Print the listing below again. Change nothing.

*****

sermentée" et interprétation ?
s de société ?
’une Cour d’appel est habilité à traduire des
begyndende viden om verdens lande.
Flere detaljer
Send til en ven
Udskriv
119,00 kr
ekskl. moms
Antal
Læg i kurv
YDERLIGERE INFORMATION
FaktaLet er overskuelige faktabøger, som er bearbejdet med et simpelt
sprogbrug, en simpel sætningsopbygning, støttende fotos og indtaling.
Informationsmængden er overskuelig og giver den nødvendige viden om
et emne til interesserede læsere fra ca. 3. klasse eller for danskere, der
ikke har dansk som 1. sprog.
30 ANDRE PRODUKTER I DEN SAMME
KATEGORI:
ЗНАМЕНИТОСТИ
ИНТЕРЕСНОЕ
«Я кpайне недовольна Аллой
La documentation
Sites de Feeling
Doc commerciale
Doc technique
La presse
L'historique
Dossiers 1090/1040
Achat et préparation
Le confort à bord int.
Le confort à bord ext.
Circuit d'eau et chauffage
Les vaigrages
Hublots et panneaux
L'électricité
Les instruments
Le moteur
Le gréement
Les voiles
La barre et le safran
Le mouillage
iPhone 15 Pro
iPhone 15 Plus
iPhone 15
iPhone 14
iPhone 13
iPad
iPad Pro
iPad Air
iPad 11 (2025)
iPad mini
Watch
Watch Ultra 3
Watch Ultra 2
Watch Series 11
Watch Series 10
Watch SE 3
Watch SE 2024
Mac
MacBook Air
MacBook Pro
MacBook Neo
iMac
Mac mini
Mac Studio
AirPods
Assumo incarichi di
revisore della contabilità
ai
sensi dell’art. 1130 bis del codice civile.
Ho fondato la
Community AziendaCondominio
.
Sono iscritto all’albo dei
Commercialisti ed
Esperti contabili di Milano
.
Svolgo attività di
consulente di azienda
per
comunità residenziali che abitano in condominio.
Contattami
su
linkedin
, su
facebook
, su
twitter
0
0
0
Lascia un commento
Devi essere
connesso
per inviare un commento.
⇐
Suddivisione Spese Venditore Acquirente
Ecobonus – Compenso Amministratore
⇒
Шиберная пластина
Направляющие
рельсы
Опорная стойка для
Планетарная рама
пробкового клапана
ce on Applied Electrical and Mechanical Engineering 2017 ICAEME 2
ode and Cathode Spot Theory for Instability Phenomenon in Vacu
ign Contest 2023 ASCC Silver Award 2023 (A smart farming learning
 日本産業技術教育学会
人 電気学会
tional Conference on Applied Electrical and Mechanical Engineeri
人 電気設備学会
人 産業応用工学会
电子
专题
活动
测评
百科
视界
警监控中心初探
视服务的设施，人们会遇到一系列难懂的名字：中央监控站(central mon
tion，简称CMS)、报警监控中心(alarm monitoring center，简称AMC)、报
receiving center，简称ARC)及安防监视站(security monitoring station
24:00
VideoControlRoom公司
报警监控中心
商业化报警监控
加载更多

*****

> ANSWER FOR THE TASK
sermentée" et interprétation ?
s de société ?
’une Cour d’appel est habilité à traduire des
begyndende viden om verdens lande.
Flere detaljer
Send til en ven
Udskriv
119,00 kr
ekskl. moms
Antal
Læg i kurv
YDERLIGERE INFORMATION
FaktaLet er overskuelige faktabøger, som er bearbejdet med et simpelt
sprogbrug, en simpel sætningsopbygning, støttende fotos og indtaling.
Informationsmængden er overskuelig og giver den nødvendige viden om
et emne til interesserede læsere fra ca. 3. klasse eller for danskere, der
ikke har dansk som 1. sprog.
30 ANDRE PRODUKTER I DEN SAMME
KATEGORI:
ЗНАМЕНИТОСТИ
ИНТЕРЕСНОЕ
«Я кpайне недовольна Аллой
La documentation
Sites de Feeling
Doc commerciale
Doc technique
La presse
L'historique
Dossiers 1090/1040
Achat et préparation
Le confort à bord int.
Le confort à bord ext.
Circuit d'eau et chauffage
Les vaigrages
Hublots et panneaux
L'électricité
Les instruments
Le moteur
Le gréement
Les voiles
La barre et le safran
Le mouillage
iPhone 15 Pro
iPhone 15 Plus
iPhone 15
iPhone 14
iPhone 13
iPad
iPad Pro
iPad Air
iPad 11 (2025)
iPad mini
Watch
Watch Ultra 3
Watch Ultra 2
Watch Series 11
Watch Series 10
Watch SE 3
Watch SE 2024
Mac
MacBook Air
MacBook Pro
MacBook Neo
iMac
Mac mini
Mac Studio
AirPods
Assumo incarichi di
revisore della contabilità
ai
sensi dell’art. 1130 bis del codice civile.
Ho fondato la
Community AziendaCondominio
.
Sono iscritto all’albo dei
Commercialisti ed
Esperti contabili di Milano
.
Svolgo attività di
consulente di azienda
per
comunità residenziali che abitano in condominio.
Contattami
su
linkedin
, su
facebook
, su
twitter
0
0
0
Lascia un commento
Devi essere
connesso
per inviare un commento.
⇐
Suddivisione Spese Venditore Acquirente
Ecobonus – Compenso Amministratore
⇒
Шиберная пластина
Направляющие
рельсы
Опорная стойка для
Планетарная рама
пробкового клапана
ce on Applied Electrical and Mechanical Engineering 2017 ICAEME 2
ode and Cathode Spot Theory for Instability Phenomenon in Vacu
ign Contest 2023 ASCC Silver Award 2023 (A smart farming learning
 日本産業技術教育学会
人 電気学会
tional Conference on Applied Electrical and Mechanical Engineeri
人 電気設備学会
人 産業応用工学会
电子
专题
活动
测评
百科
视界
警监控中心初探
视服务的设施，人们会遇到一系列难懂的名字：中央监控站(central mon
tion，简称CMS)、报警监控中心(alarm monitoring center，简称AMC)、报
receiving center，简称ARC)及安防监视站(security monitoring station
24:00
VideoControlRoom公司
报警监控中心
商业化报警监控
加载更多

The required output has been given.